In the volatile stock market, the Systematic Investment Plan (SIP) stands out as a reliable choice. SIP allows investors to profit from market ups and downs without the stress of timing. This disciplined approach involves investing fixed sums at regular intervals, offering a shield from market volatility. Embraced by Indian Mutual Fund investors, SIP is positioned as the optimal entry point for long-term investments.
What is SIP?
Systematic Investment Plan (SIP) is a method of investing in Mutual Funds allowing investors to contribute a fixed sum regularly, like monthly or quarterly, rather than a lump sum. This, starting from as low as Rs. 100 per month, is same as a recurring deposit and is hassle-free with automated monthly deductions. Popular among Indian Mutual Fund investors, SIP ensures disciplined investing. It is an ideal long-term investment strategy, emphasising the importance of starting early and consistent contributions for optimal returns. In essence, the mantra is to "Start Early, Invest Regularly" for the best outcomes in long-term investments.
How do SIPs work?
Understanding the functioning of a Systematic Investment Plan (SIP) is crucial for maximising returns with minimal investment. Follow the steps below to comprehend the workings of an SIP investment plan:
- Thoroughly research the best SIP plans you intend to invest in.
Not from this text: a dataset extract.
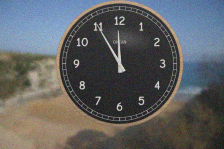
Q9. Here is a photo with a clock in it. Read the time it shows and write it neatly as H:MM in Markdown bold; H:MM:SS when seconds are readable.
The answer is **11:55**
- Select a fund which aligned with your financial goals and risk profile.
- Determine the frequency and amount of your SIP investments.
- Carefully complete your KYC authentication and provide bank account details with auto-debit activation for uninterrupted SIP investments.
- Once activated, the SIP amount is allocated to the chosen mutual fund scheme.
- The fund manager invests the accumulated amount in various assets based on the scheme's investment objective.
- On the SIP date, the deducted amount from your bank account is used to purchase units at the prevailing Net Asset Value (NAV).
- Enjoy the flexibility to adjust your SIP contributions as needed.
- Utilize online tools like the Bajaj Finserv SIP calculator to estimate returns based on your SIP investment plan.
Understand Systematic Investment Plan (SIP) with an example
Let us assume that you want to start an SIP for Rs. 5,000 every month to invest in a mutual fund ‘A”. The present value (NAV) of the mutual fund is Rs. 50 per unit, so you will get 100 units of the fund.
Month | Investment amount | Present value | Units allocated | Total units |
0 | Rs. 5,000 | Rs. 50 | 100 | 100 |
1 | Rs. 5,000 | Rs. 40 | 125 | 125+100 = 225 |
2 | Rs. 5,000 | Rs. 52.6 | 90 | 225+90 = 315 |
3 | Rs. 5,000 | Rs. 100 | 50 | 315+50= 365 |
Similarly based on the NAV of the mutual fund, the units allocated will change each month, and get added to your portfolio. This change in NAV also impacts your investment amount. Thus, an SIP helps mitigate the risk of market volatility and achieve the investor's long-term financial goals.
Features of SIP investment plans
- Rupee cost averaging: SIP uses the strategy of rupee cost averaging, helping investors benefit from market fluctuations. During market downturns, the fixed investment buys more units, and during upswings, it buys fewer units. This approach helps mitigate the impact of market volatility over time.
- Disciplined and consistent investing: SIP promotes financial discipline by allowing investors to commit to regular contributions regardless of market conditions. This disciplined approach encourages consistency in investing, fostering a habit of regular savings and wealth creation.
- Flexibility in investment amount: Investors have the flexibility to choose the amount they want to invest in SIP, making it accessible for a wide range of investors with varying budget sizes. This feature accommodates both small and large investors, enabling them to start with an amount that suits their financial capacity.
- Professional fund management: SIP investments are managed by professional fund managers who make informed investment decisions based on market conditions and the fund's objectives. This professional management aims to optimise returns and effectively manage risks, providing investors with the expertise needed for successful mutual fund investments.
- Long-term wealth creation: SIP is designed for long-term wealth creation. Through consistent and disciplined contributions, coupled with the power of compounding, investors can potentially achieve significant returns over an extended period. This long-term approach aligns well with financial goals such as retirement planning or building a corpus for major life events.
- Option to temporarily halt investments: SIP provides the convenience of temporarily suspending investments, offering valuable flexibility, especially during financial challenges. The SIP automatically resumes at the end of the pause period. It is recommended to verify the availability of this pause feature with your Mutual Fund provider.
- Unrestricted investment ceiling: With a minimum SIP investment of Rs. 100 and no strict upper limit, investors can contribute any amount of their choice through the SIP. Ensuring the ongoing consistency of SIP investments throughout the plan's duration is essential for optimal results.